Aside from their essential physiologic roles, FGFs and FGFRs are liable to be oncogenes that drive the proliferation of a significant proportion of human tumors. Until now, the Blockade of FGF/FGFR signaling is an approach for cancer therapy.

In this article, we will introduce a potent and selective FGFR tyrosine kinase inhibitor AZD4547 in vitro and in vivo.

Firstly, in vitro, AZD4547 can inhibit recombinant VEGFR2 (KDR) kinase activity with an IC50 of 24 nM. Additionally, In Sum52-PE, MCF7, and KMS11 cell lines, AZD4547 can potently inhibit autophosphorylation of FGFR1, 2, and 3 tyrosine kinases with IC50 values of 12, 2, and 40 nM, respectively. This compound also displays weaker inhibition of FGFR4 cellular kinase activity (IC50=142 nM).

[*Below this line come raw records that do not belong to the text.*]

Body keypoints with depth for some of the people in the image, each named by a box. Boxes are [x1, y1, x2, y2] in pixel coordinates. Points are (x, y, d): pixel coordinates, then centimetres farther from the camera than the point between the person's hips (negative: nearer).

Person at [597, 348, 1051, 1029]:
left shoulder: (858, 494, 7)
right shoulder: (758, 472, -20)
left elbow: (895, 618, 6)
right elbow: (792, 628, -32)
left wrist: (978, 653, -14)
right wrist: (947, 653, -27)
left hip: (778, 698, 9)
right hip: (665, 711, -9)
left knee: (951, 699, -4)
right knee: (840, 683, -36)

Moreover, AZD4547 a significantly weaker inhibitory activity in cellular KDR and IGFR ligand-induced phosphorylation (IC50 values of 258 and 828 nM, respectively). When this compares to cellular FGFR1, it less approximately 20- and 70-fold selectivity for KDR and IGFR respectively. Besides, AZD4547 potently inhibits FGFR phosphorylation and downstream signaling affected through FRS2, PLCγ, and MAPK at the cellular level.
In vivo, in female SCID mice bearing KMS11 tumors, those mice are randomized and treated chronically with AZD4547 at a range of well-tolerated doses. AZD4547 with oral administration results in dose-dependent tumor growth inhibition.

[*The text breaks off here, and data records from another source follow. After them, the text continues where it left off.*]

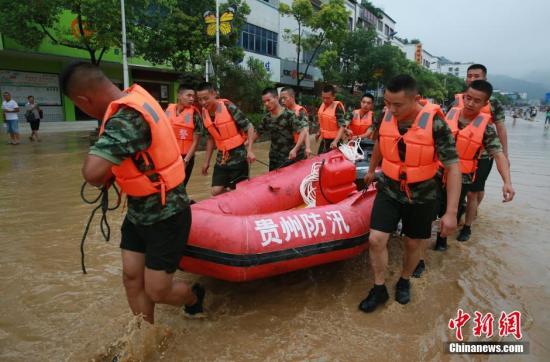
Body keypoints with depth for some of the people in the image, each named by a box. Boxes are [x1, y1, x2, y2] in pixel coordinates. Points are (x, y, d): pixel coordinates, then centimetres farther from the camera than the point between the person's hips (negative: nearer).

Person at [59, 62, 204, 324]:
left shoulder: (127, 117, -28)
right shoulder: (134, 95, -1)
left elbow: (92, 173, -39)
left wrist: (104, 178, -15)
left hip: (165, 216, -8)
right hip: (138, 212, 9)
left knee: (157, 291, 4)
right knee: (131, 278, 12)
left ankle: (194, 297, 36)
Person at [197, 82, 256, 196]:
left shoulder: (228, 107, -16)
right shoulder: (204, 113, 2)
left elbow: (249, 127, -11)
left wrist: (249, 150, -21)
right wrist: (207, 161, 14)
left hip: (238, 156, -5)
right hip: (221, 157, 5)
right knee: (216, 191, 0)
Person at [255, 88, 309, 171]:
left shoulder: (289, 115, -14)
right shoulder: (267, 118, 5)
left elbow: (303, 131, -19)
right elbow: (257, 132, 18)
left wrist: (295, 149, -28)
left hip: (291, 158, -6)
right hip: (274, 160, 6)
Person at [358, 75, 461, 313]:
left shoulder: (435, 123, -22)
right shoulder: (386, 117, -10)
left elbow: (453, 168, -20)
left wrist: (451, 212, -23)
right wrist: (371, 170, 26)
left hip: (420, 195, -2)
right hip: (388, 190, 3)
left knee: (413, 244, 13)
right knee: (376, 239, -4)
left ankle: (404, 282, 41)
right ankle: (379, 289, 18)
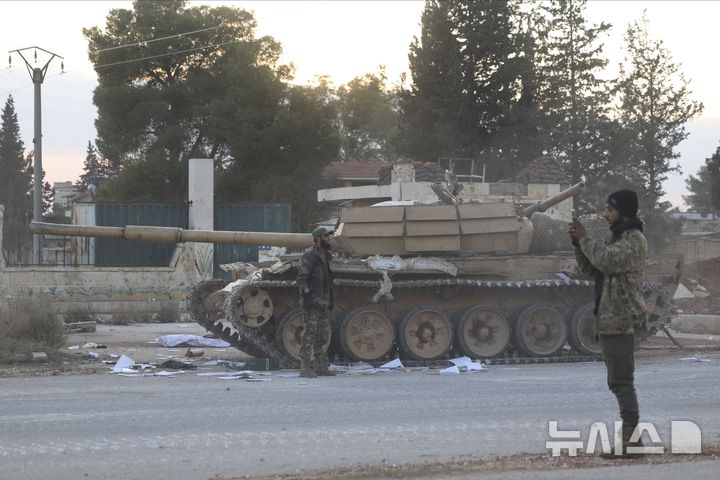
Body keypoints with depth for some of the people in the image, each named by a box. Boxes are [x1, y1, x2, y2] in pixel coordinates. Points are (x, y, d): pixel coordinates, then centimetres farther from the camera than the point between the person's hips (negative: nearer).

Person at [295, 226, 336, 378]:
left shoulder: (326, 256, 14)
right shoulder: (309, 256, -12)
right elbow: (301, 279, -18)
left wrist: (331, 300, 20)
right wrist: (308, 296, -24)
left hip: (324, 304, 9)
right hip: (312, 305, -9)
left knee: (323, 336, 11)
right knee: (310, 335, -8)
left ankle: (321, 366, 18)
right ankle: (305, 368, -5)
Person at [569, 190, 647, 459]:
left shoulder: (634, 240, -12)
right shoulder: (615, 238, 18)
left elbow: (607, 261, -27)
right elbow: (590, 268, 19)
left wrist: (585, 239, -14)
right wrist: (578, 244, 3)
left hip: (620, 320, -10)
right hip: (609, 320, 10)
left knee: (621, 380, -11)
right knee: (618, 380, 14)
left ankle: (629, 441, -10)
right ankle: (630, 437, 19)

AZD4547 at 3 mg/kg gives statistically significant tumor growth inhibition of 53% with a twice-daily administration. Furthermore, doses of 12.5 mg/kg once daily and 6.25 mg/kg twice daily leads to complete tumor stasis. Besides, in the KG1a model, AZD4547 results in 65% tumor growth inhibition when twice treated per day.

In conclusion, AZD4547 is a potent inhibitor of the FGFR family with low IC50s. This compound revels potential in vitro and in vivo.


Gavine PR, et al. Cancer Res, 2012, 72(8), 2045-2056.